(Data records Opens)
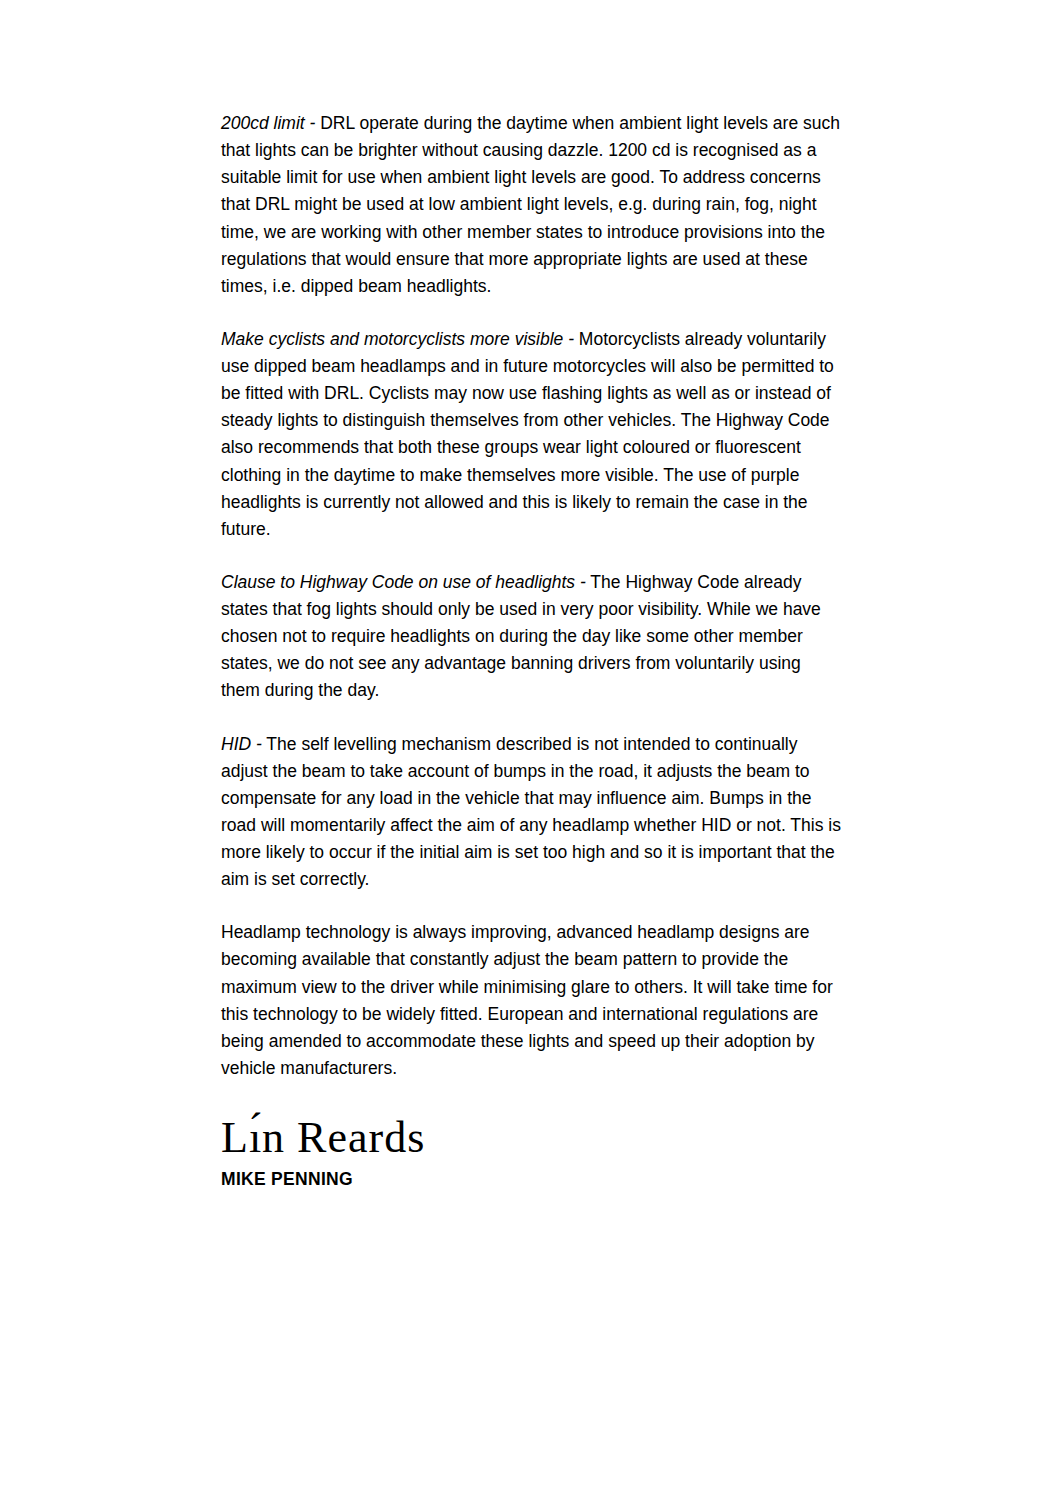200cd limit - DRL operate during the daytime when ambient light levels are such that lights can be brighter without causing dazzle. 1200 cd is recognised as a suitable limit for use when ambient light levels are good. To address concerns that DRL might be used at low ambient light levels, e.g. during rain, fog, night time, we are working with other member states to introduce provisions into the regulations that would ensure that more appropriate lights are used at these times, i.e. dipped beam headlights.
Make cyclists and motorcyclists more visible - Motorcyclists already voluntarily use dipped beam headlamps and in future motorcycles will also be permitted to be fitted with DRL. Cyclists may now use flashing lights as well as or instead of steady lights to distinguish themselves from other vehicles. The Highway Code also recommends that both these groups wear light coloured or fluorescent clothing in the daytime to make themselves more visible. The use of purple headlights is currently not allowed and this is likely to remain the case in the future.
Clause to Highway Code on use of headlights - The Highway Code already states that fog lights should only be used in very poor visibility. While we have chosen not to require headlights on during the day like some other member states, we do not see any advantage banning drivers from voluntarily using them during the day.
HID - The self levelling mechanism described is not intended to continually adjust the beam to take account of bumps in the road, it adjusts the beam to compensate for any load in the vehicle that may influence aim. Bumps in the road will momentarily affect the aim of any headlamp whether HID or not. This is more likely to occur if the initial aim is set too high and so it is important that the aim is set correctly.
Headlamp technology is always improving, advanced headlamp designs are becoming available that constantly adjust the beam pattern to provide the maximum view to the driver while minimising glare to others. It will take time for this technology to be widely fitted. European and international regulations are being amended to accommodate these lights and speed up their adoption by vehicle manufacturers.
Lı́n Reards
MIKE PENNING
(Data records Closes)
> Your instructions:
Starting with the line that holds "Headlamp technology is", copy each remaining line of the listing above exactly, through the last one.

> Solution for this exercise:
Headlamp technology is always improving, advanced headlamp designs are becoming available that constantly adjust the beam pattern to provide the maximum view to the driver while minimising glare to others. It will take time for this technology to be widely fitted. European and international regulations are being amended to accommodate these lights and speed up their adoption by vehicle manufacturers.
Lı́n Reards
MIKE PENNING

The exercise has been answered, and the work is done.